When to run profiling¶
Profiling queries each column of every table in the table group individually, so the duration depends on the number of tables and columns, record counts, and database compute resources. Profiling is not designed to be part of your daily workflow. Best practice is to run profiling on a biweekly or monthly schedule during off-hours.
Running profiling periodically serves as an audit trail for data changes over time, keeps test definitions current with the realities of your database, and ensures that hygiene issues are detected as your data evolves.
Work with large datasets¶
When a table group points at a very large table — hundreds of millions to billions of rows — profiling takes longer and consumes more database compute. It also lowers the quality of the generated tests. For both reasons, define table groups around homogeneous subsets of your data rather than entire large tables.
The core issue is data homogeneity. When a table mixes records from different domains, the profiled statistics reflect that mix rather than the behavior of any meaningful segment. Consider a table that contains both pencil sales and car sales: the profiled sale price spans from two cents to $100,000, and the expected value lists combine pencil attributes such as color and form factor with car attributes such as make, model, and trim. Neither the ranges nor the value lists catch meaningful anomalies for either product type. Profiling a pencils subset and a cars subset separately produces ranges and value lists that are specific, actionable, and far more likely to detect problems.

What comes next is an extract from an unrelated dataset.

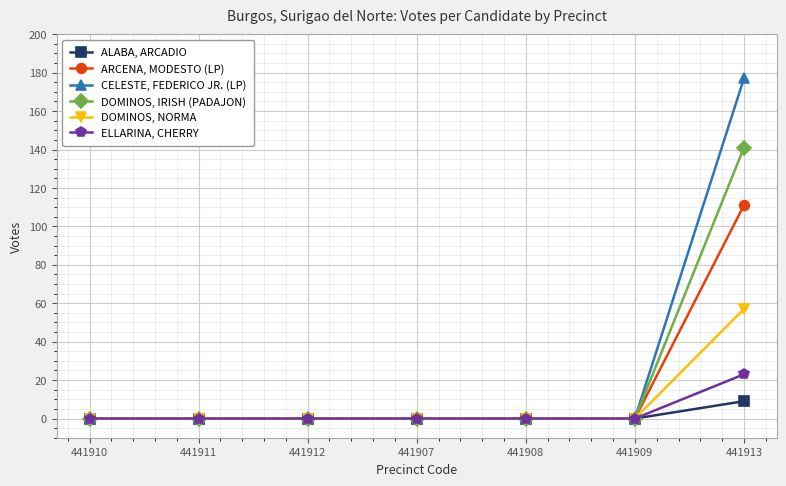

At which category does the chart reach its peak across all series?

441913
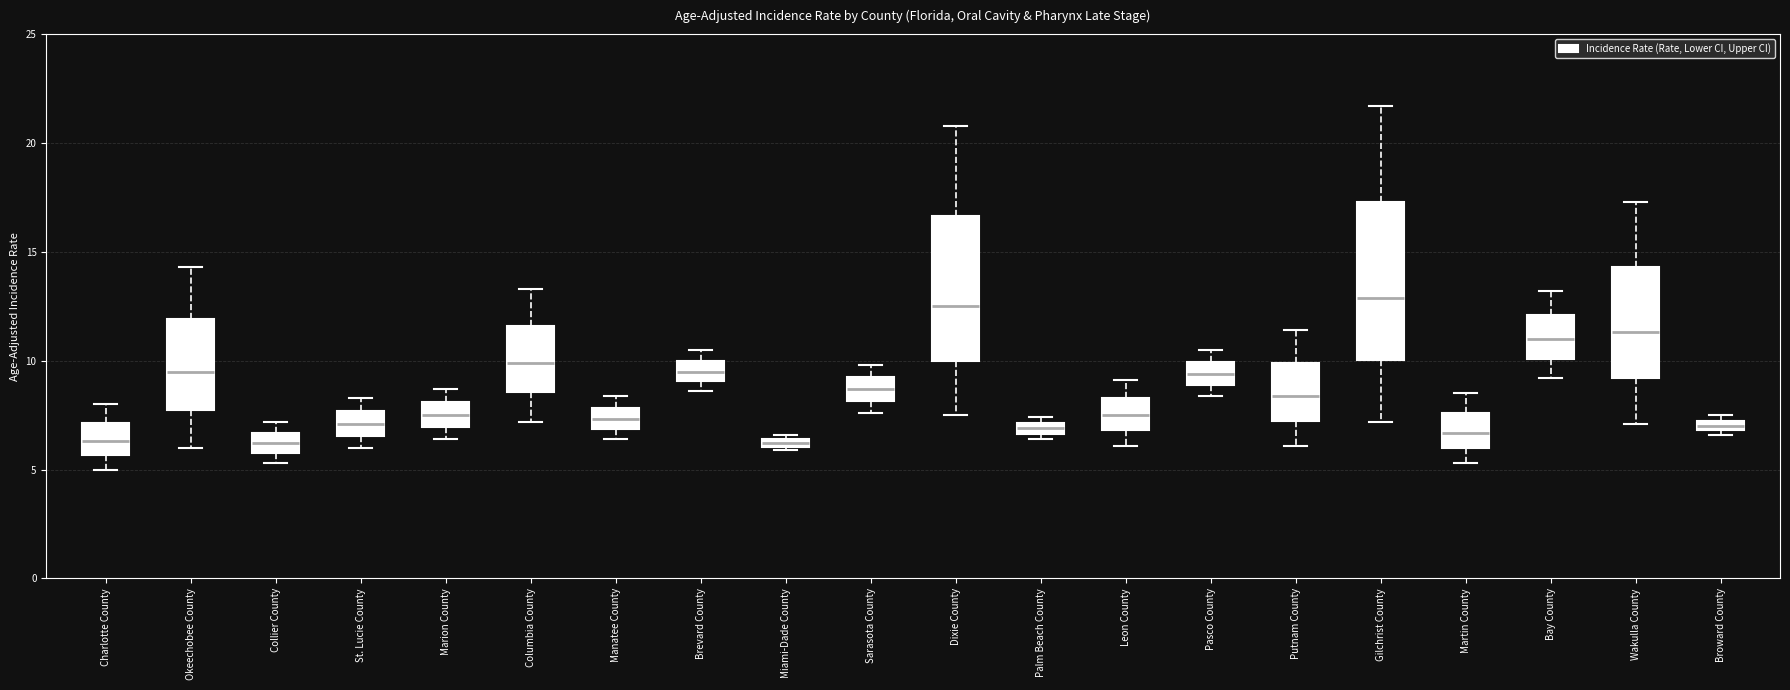

Where does the median line of the box for Leon County sit on the y-axis? The values are not printed on the chart, so give them approximately, as read against the axis.

7.5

The same principle applies to time. When your goal is to monitor for drift and maintain data quality going forward, profiling billions of rows of historical data adds noise. Profile the window that reflects current behavior — such as the past year of transactions — so the generated tests reflect the data you intend to monitor.
There are two practical ways to define a homogeneous subset:
- By business category — such as product type, region, or customer segment.
- By recency — a rolling time window, such as the trailing 12 months.
If you can create views on the target database, a view is the cleanest way to define a subset. Create a view for each category or time window, then point a table group at those views. For some test types, TestGen also supports a subset condition that applies a row-level filter to an individual test. Use a subset condition to scope a single test without a view, but note that you apply it manually per test. See Test Definitions.
Getting started¶
To run profiling, you need a table group that defines which tables and columns to scan. See Run Profiling for setup steps, and Investigate Profiling Results for reviewing your results and taking action on hygiene issues.